Task directions: Write out each record below exactly, without pictures.

(Beginning of Information)

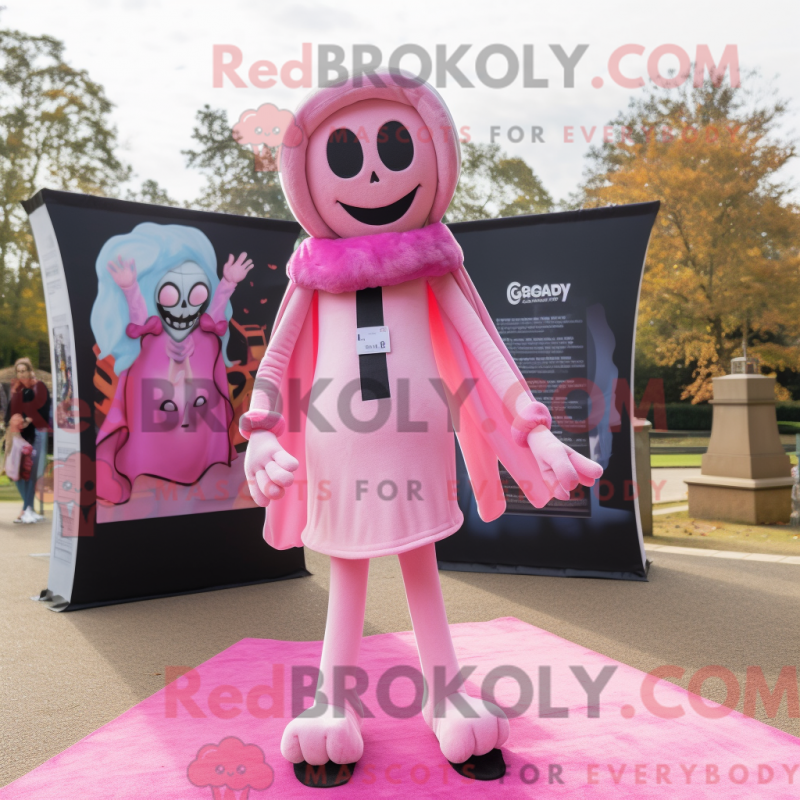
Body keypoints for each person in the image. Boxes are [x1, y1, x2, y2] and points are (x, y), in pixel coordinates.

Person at [5, 358, 50, 523]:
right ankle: (28, 508)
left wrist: (28, 419)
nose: (21, 374)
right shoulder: (17, 390)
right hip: (18, 437)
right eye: (19, 371)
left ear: (31, 371)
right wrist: (13, 421)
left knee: (30, 474)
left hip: (36, 435)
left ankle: (27, 510)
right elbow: (9, 413)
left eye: (24, 370)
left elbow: (44, 409)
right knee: (15, 473)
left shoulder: (39, 387)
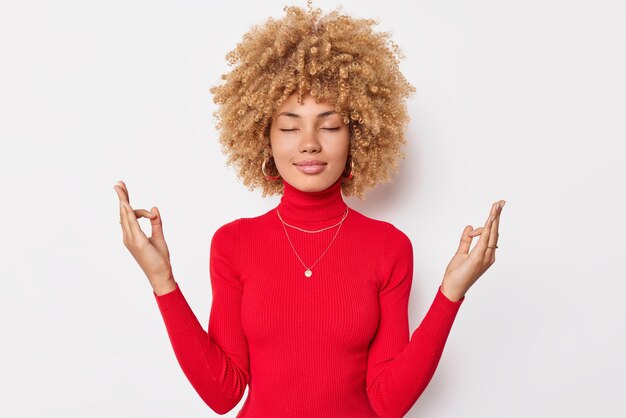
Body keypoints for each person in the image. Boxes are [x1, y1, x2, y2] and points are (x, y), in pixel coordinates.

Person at [114, 2, 505, 417]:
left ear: (358, 135)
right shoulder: (233, 244)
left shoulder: (389, 247)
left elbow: (389, 402)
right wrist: (162, 279)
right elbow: (222, 393)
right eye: (289, 126)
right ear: (263, 138)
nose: (309, 143)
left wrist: (451, 292)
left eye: (330, 125)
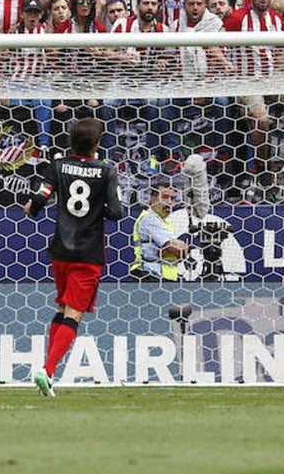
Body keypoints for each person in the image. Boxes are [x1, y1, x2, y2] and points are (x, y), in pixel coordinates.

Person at [23, 118, 123, 396]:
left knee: (61, 308)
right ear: (96, 143)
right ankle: (47, 370)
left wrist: (32, 207)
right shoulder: (106, 171)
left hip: (60, 252)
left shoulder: (57, 166)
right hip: (88, 254)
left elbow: (40, 198)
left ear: (70, 141)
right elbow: (116, 213)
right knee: (74, 315)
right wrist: (96, 209)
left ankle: (48, 372)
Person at [129, 181, 187, 281]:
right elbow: (178, 248)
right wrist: (174, 248)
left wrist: (174, 248)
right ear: (153, 199)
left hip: (162, 277)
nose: (169, 202)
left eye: (172, 199)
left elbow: (182, 252)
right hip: (150, 276)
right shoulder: (150, 219)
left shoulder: (163, 222)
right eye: (165, 197)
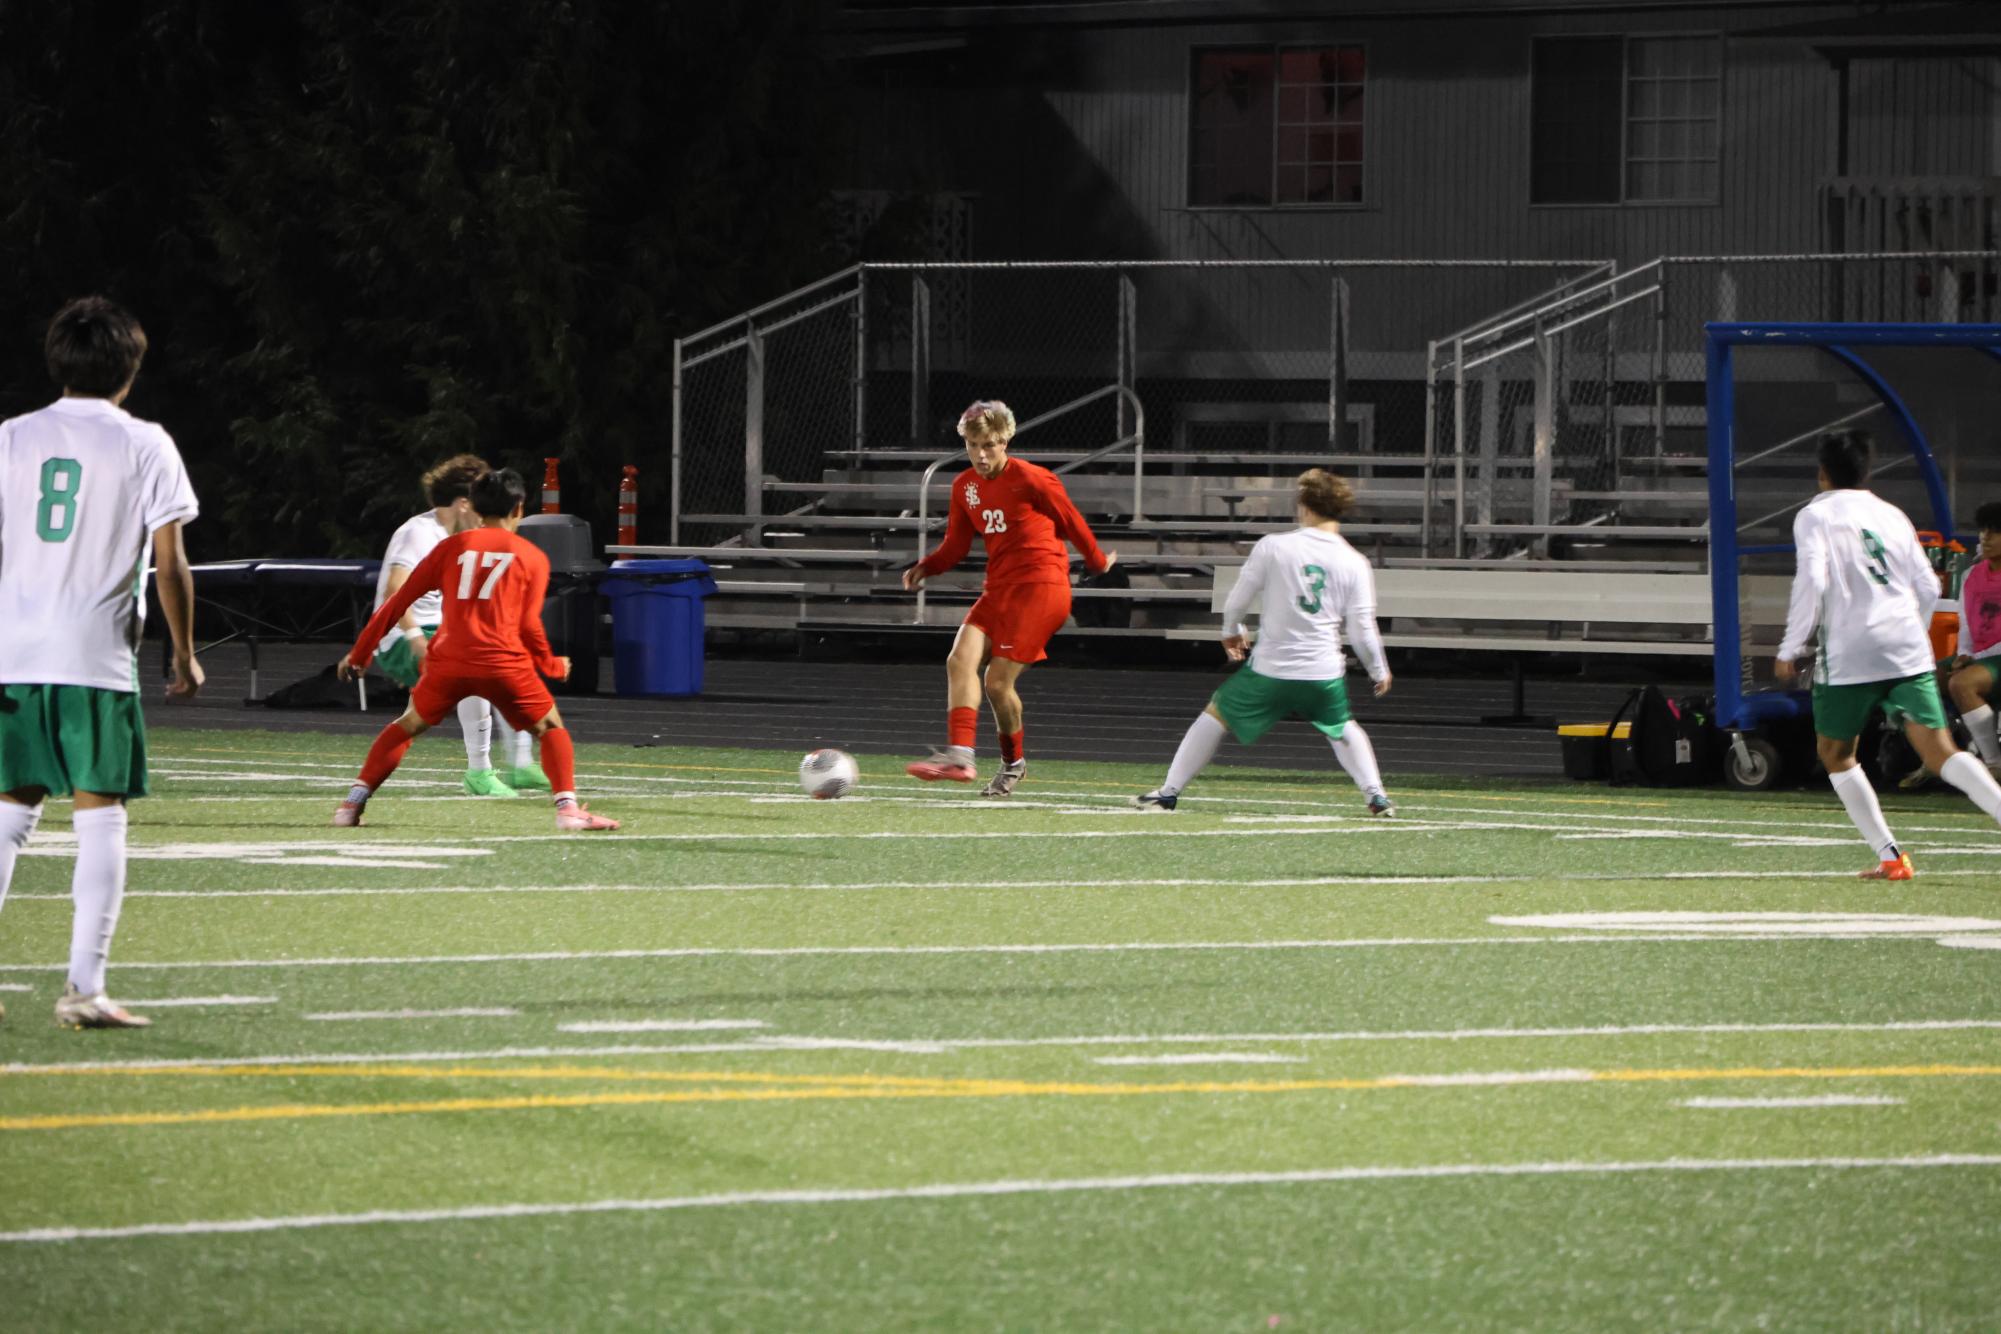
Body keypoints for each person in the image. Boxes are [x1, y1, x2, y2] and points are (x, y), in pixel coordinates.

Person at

(End of Information)

Output of the exercise:
Body keypoints for each person in the image. Boxes are [x1, y1, x2, y2] and points are (x, y), in pixel coordinates.

Person at [5, 358, 50, 523]:
right ankle: (28, 508)
left wrist: (28, 419)
nose: (21, 374)
right shoulder: (17, 390)
right hip: (18, 437)
right eye: (19, 371)
left ear: (31, 371)
right wrist: (13, 421)
left knee: (30, 474)
left hip: (36, 435)
left ankle: (27, 510)
right elbow: (9, 413)
left eye: (24, 370)
left elbow: (44, 409)
right knee: (15, 473)
left shoulder: (39, 387)
Body keypoints for each person in the image. Boxes are [x1, y1, x2, y2] and points are (x, y), in pixel coordinates.

Person at [114, 2, 505, 417]:
left ear: (358, 135)
right shoulder: (233, 244)
left shoulder: (389, 247)
left elbow: (389, 402)
right wrist: (162, 279)
right elbow: (222, 393)
right eye: (289, 126)
right ear: (263, 138)
nose: (309, 143)
left wrist: (451, 292)
left eye: (330, 125)
Body keypoints for each person in the image. Boxes are [x1, y1, x2, y2] and points are (x, y), in pixel coordinates.

Person at [23, 118, 123, 396]:
left knee: (61, 308)
right ear: (96, 143)
right ankle: (47, 370)
left wrist: (32, 207)
right shoulder: (106, 171)
left hip: (60, 252)
left shoulder: (57, 166)
right hip: (88, 254)
left elbow: (40, 198)
left ear: (70, 141)
right elbow: (116, 213)
right knee: (74, 315)
right wrist: (96, 209)
left ankle: (48, 372)
Person at [129, 181, 187, 281]:
right elbow: (178, 248)
right wrist: (174, 248)
left wrist: (174, 248)
right ear: (153, 199)
left hip: (162, 277)
nose: (169, 202)
left eye: (172, 199)
left elbow: (182, 252)
right hip: (150, 276)
right shoulder: (150, 219)
left shoulder: (163, 222)
right eye: (165, 197)
Body keypoints for each person in the image. Boxes are [x1, y1, x2, y2] and points are (x, y), in pixel coordinates.

Person at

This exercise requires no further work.